For those who stay at home, I applaud. For those who decide to follow their dreams with a career outside the home, I applaud.

Nora Roberts, in her Lt Dallas series (murder detective series set in 2058 onward under the pseudonyn of JD Robb), proposes the idea of a Professional Mother, who receives a stipend from the state to help with the finances while she cares for the children as a homemaker, until the child reaches majority. A worthy idea, but one our current plutocracy will scream is either socialism or communism, or both, sometimes even in the same sentence (ignoring the fact that both political ideas are anethema to each other). I find it a very intriguing idea.

The economics of the current society mean that 9 out of 10 families cannot survive without a second income to cover the bills, and sometimes things like health insurance or retirement are beyond the scope of their budgets. With the cost of living these days, and to have the lifestyle that would be considered comfortable and reduced financial stress, the family has to bring home about $80k a year USD. And if both parents are working, that family connection is likely to be frayed or even absent. Indeed, fifteen years ago, only 1 in 4 of those with a Bachelor's degree were projected to actually become home owners. These days the numbers are much smaller.

Michael Parenti rightly notes that politics is the flip side of economics; they are inextricably tied together, and a look at the ills of our current social structure reveal Adam Smith's "Wealth of Nations" for the delusional fantasy it is. The marketplace has never operated on its own, as the big players have always gone crying to government whenever revenue streams are threatened.

We need homemakers to help raise our children. To strengthen the homemakers, we need extended families and a community to support them, whether those connections are by blood kin or not. (Most jobs last 2-3 years; job insecurity helps destroy community by forcing people to move to where the work is.)

Being a homemaker does not have to be tied to the BDSM niche. That is a separate choice, and needs to be divorced from being a homemaker as its association fosters gender stereotyping. And while we're at, let's recognize that sometimes the homemaker should be the Dad.

I'll get off the soapbox now.

swingerjoeswingerjoeover 10 years ago
Well stated

You make an excellent case for the homemaker. I've never really considered homemaking within the context of BDSM, and would have liked for you to have expanded upon that a little.

AnonymousAnonymousover 10 years ago
Great truths

Well said!
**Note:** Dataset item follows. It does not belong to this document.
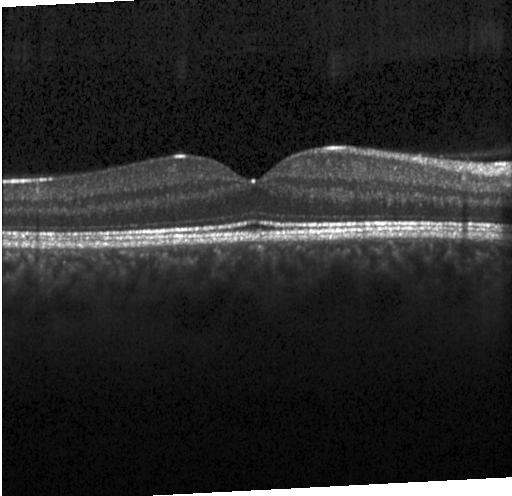 OCT scan showing no evidence of choroidal neovascularization, diabetic macular edema, or drusen.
Setting a firm foundation has always been the key to success

AnonymousAnonymousover 10 years ago
Freedom of Choice

I agree with you that it is wrong to denigrate the work that goes into being a homemaker.

But you succumb to equally biased thinking when you contend that the ills of society are due to women now having the opportunity, that was rare prior to the advent of second-wave feminism, to pursue whatever path they choose to follow in life without socially-imposed and sometimes even legal restrictions on those choices.